Paul
Goble
Staunton, April 8 – The reason the
Moscow Patriarchate is quietly stripping the new martyrs of Soviet times of
their sainthood is not to correct errors, independent Deacon Andrey Kurayev
says, but rather to curry favor with the FSB and other security organs and to
show the church’s willingness to serve their interests rather than those of
God.
Almost five years ago, Kurayev
argued that the on again-off-again process of stripping of sainthood many of
those who had died for their faith was entirely natural given the problems of gathering
evidence of their fate and the almost inevitable fact that some declared saints
really did not deserve that status (diak-kuraev.livejournal.com/404290.html).
But
now, he says, he has reached a different conclusion, one that casts the church
leadership in the worst possible light. Instead of breaking with its
subordination to the organs of the Soviet past, it is doing everything it can
not to offend their successors.

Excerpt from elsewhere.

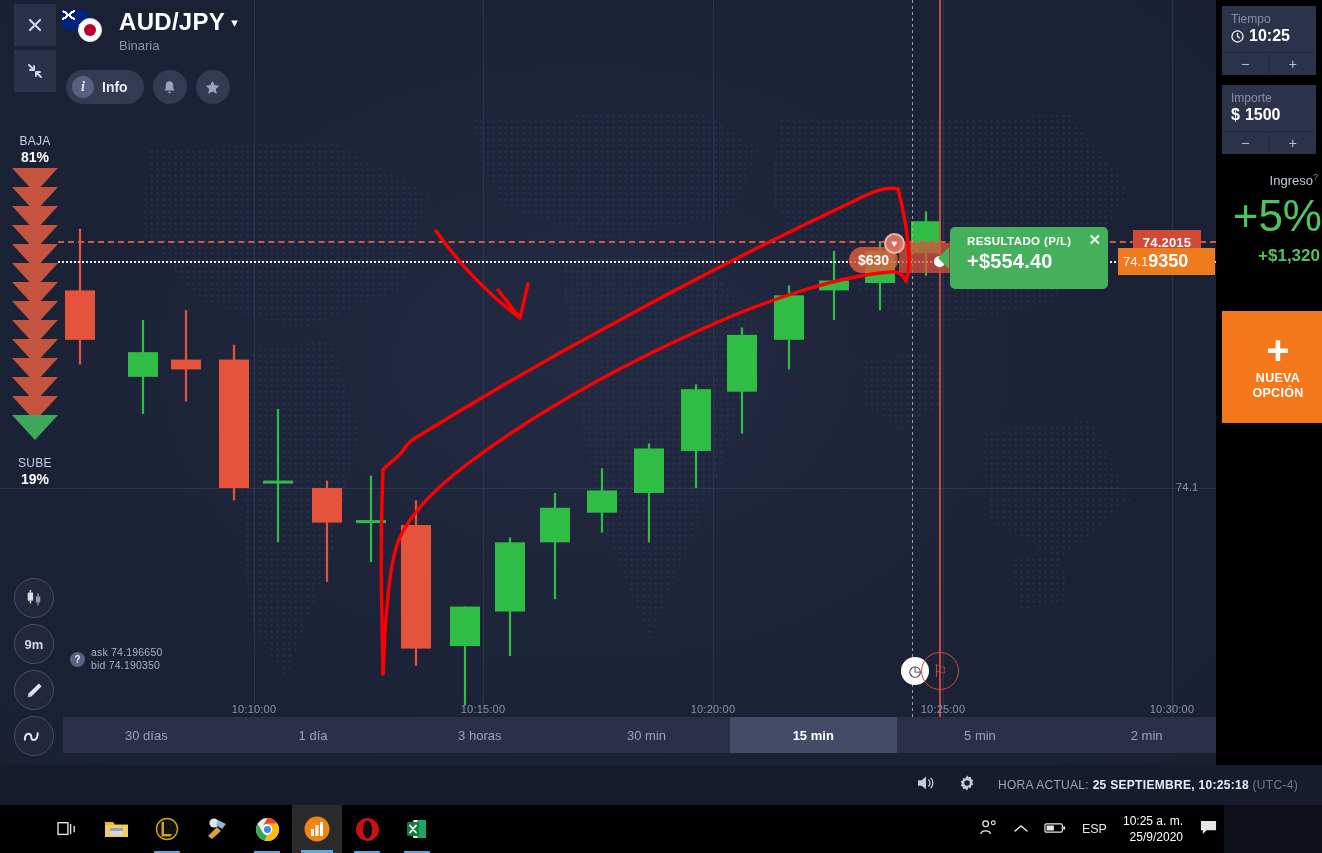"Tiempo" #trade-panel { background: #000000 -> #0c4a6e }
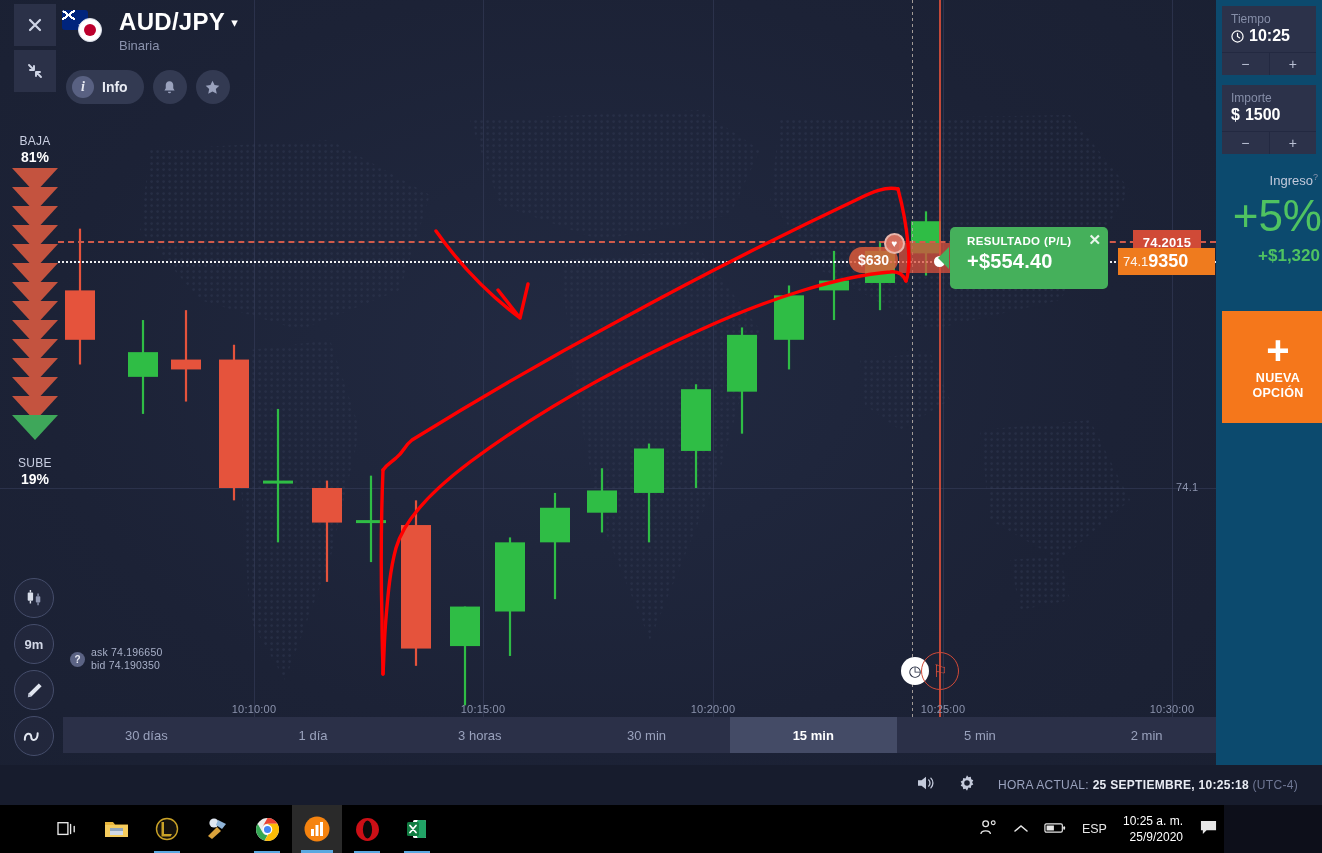"9m" div.tool-btn { text: 9m -> 1m }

Doing away with many of the new martyrs is a
step in that direction (diak-kuraev.livejournal.com/1546049.html).
Kurayev says he
was driven to change his own views by an article last week written by
Archpriest Dmitry Sazonov on the authoritative Patriarchate portal, Bogoslav (bogoslov.ru/text/5297810.html). Sazonov’s words show that more is behind the
stripping of sainthood from the new martyrs than just concerns about evidence.
He makes clear,
Kurayev says, that for the church today, there is a new “principle” at work.
Instead of accepting the archival testimony of someone that shows he suffered
and even died for the faith, now, “it is impermissible to consider a saint
anyone whom the (Soviet) powers identified as its enemies.”
And so,
regardless of what a priest or believer may have suffered because of his
beliefs, if there is any evidence that he confessed to being against a state
policy like collectivization, that means he was an enemy of the state and does
not deserve canonization. Eliminating
from the ranks of saints many of the new martyrs thus become easy and justified
as a defense of the state.
More than most
other branches of Christianity, Russian Orthodoxy has a long history of
canonizing those who died for their faith even for political reasons. And it
was not surprising but very welcome in the 1990s when the Orthodox Church
canonized many who had suffered under Soviet atheism. Indeed, many viewed that
as part of a necessary healing process.